Schräger Humor

… so blöd nun aber, freiwillig den Segen der Neuen Warenwelt dahinzuwerfen, waren sie nun auch wieder nicht. Nein, sie schafften den Spagat: sie schöpften mit vollen Händen die Wohltaten der Warenwelt, was mit vollen Händen! sie nutzten Schöpfkellen und Eimer und was immer sich bot, um nur keine der Kostbarkeiten zu versäumen, und sie hatten gleichzeitig eine Mütze auf dem Kopf. Beachtet: gleichzeitig. In kunstvoller Torsion sicherten sie sich Teilhabe zugleich mit überlegener Kritik. Sie machten mit, und standen abseits. Sie standen an der Spitze der Schlange, wenn irgendwo eine Wohltat verteilt wurde, und kommentierten die Wohltat kritisch.

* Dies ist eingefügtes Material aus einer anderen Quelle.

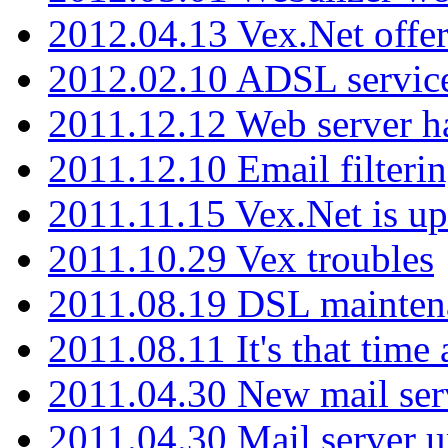
2012.04.13 Vex.Net offer
2012.02.10 ADSL servic
2011.12.12 Web server ha
2011.12.10 Email filterin
2011.11.15 Vex.Net is up
2011.10.29 Vex troubles
2011.08.19 DSL mainten
2011.08.11 It's that time
2011.04.30 New mail serv
2011.04.30 Mail server 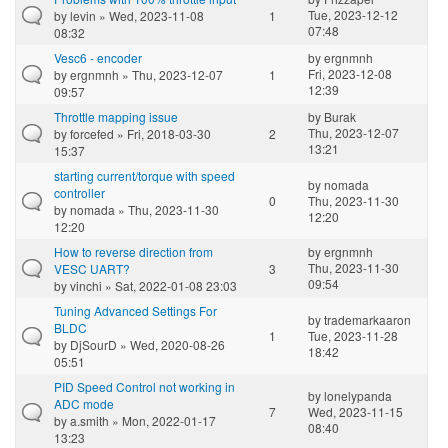
Tue, 2023-12-12
by
levin
» Wed, 2023-11-08
1
07:48
08:32
Vesc6 - encoder
by
ergnmnh
Fri, 2023-12-08
by
ergnmnh
» Thu, 2023-12-07
1
12:39
09:57
Throttle mapping issue
by
Burak
Thu, 2023-12-07
by
forcefed
» Fri, 2018-03-30
2
13:21
15:37
starting current/torque with speed
by
nomada
controller
0
Thu, 2023-11-30
by
nomada
» Thu, 2023-11-30
12:20
12:20
How to reverse direction from
by
ergnmnh
Thu, 2023-11-30
VESC UART?
3
09:54
by
vinchi
» Sat, 2022-01-08 23:03
Tuning Advanced Settings For
by
trademarkaaron
BLDC
1
Tue, 2023-11-28
by
DjSourD
» Wed, 2020-08-26
18:42
05:51
PID Speed Control not working in
by
lonelypanda
ADC mode
7
Wed, 2023-11-15
by
a.smith
» Mon, 2022-01-17
08:40
13:23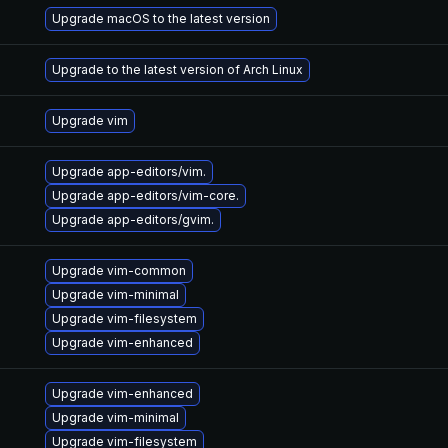
Upgrade macOS to the latest version
Upgrade to the latest version of Arch Linux
Upgrade vim
Upgrade app-editors/vim.
Upgrade app-editors/vim-core.
Upgrade app-editors/gvim.
Upgrade vim-common
Upgrade vim-minimal
Upgrade vim-filesystem
Upgrade vim-enhanced
Upgrade vim-enhanced
Upgrade vim-minimal
Upgrade vim-filesystem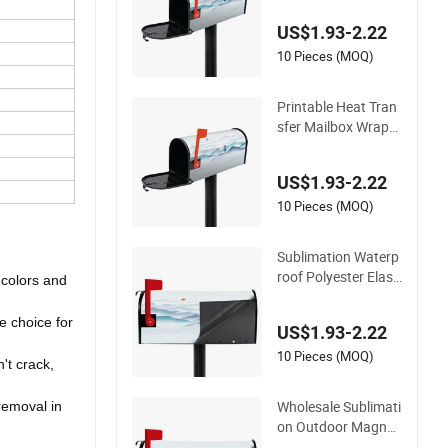
er for Outdoor Deco
US$1.93-2.22
rative
10 Pieces (MOQ)
Printable Heat Tran
sfer Mailbox Wrappi
ng Sublimation Blan
k Magnetic Post Bo
US$1.93-2.22
x Covers
10 Pieces (MOQ)
Sublimation Waterp
roof Polyester Elasti
 colors and
city Simple and Eas
y to Install Mailbox
e choice for
US$1.93-2.22
Cover with Print Cu
stom Logo
10 Pieces (MOQ)
't crack,
Wholesale Sublimati
 removal in
on Outdoor Magneti
c Mailbox Cover Bla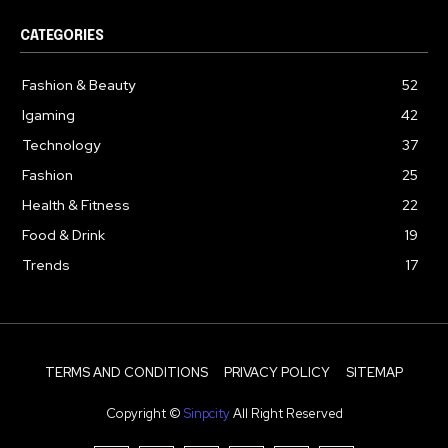
CATEGORIES
Fashion & Beauty
52
Igaming
42
Technology
37
Fashion
25
Health & Fitness
22
Food & Drink
19
Trends
17
TERMS AND CONDITIONS
PRIVACY POLICY
SITEMAP
Copyright ©
Sinpcity
All Right Reserved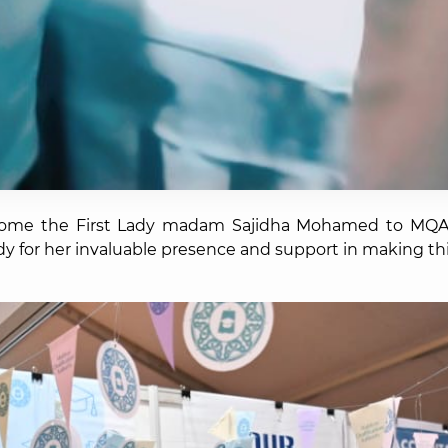
come the First Lady madam Sajidha Mohamed to MQA'
lady for her invaluable presence and support in making th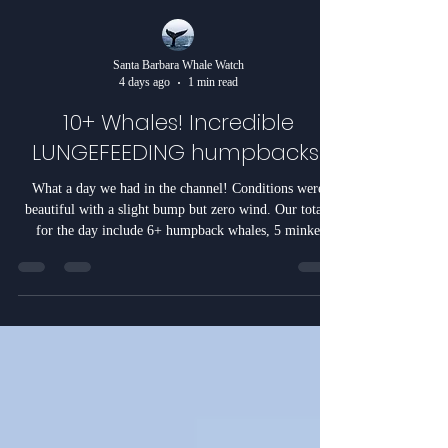
Santa Barbara Whale Watch
4 days ago
1 min read
10+ Whales! Incredible
LUNGEFEEDING humpbacks!
What a day we had in the channel! Conditions were
beautiful with a slight bump but zero wind. Our totals
for the day include 6+ humpback whales, 5 minke
whales, and 200+ California Sea lions. The day
unfolded as follows. We sent it back to the area we had
our whales in yesterday but to no avail. The whales
moved 7 miles to the east and into the flats. We first
came upon a very small humpback being followed by a
minke whale. For the first time (ever) the minke whale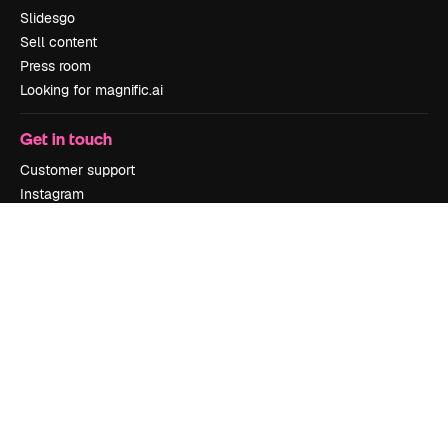
Slidesgo
Sell content
Press room
Looking for magnific.ai
Get in touch
Customer support
Instagram
YouTube
LinkedIn
TikTok
Discord
X
Reddit
Copyright © 2010-
2026
Freepik Company S.L.U.
All rights reserved
.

Das war das Ding. Sie waren dabei, ja, aber sie hinterfrugen kritisch.

Dieses Kritische Hinterfragen war ihr Königsweg zu überlegenem Menschtum. Die Stiefel hatten sich Angehörige einer überlegenen Rasse gewusst. Die Mützen aber waren die Überlegenen Denker. Sie hinterfrugen kritisch. Sie schwollen vor Kritik. Mit der linken Hand. Mit der rechten griffen sie sich die Waren, gegen die sie predigten.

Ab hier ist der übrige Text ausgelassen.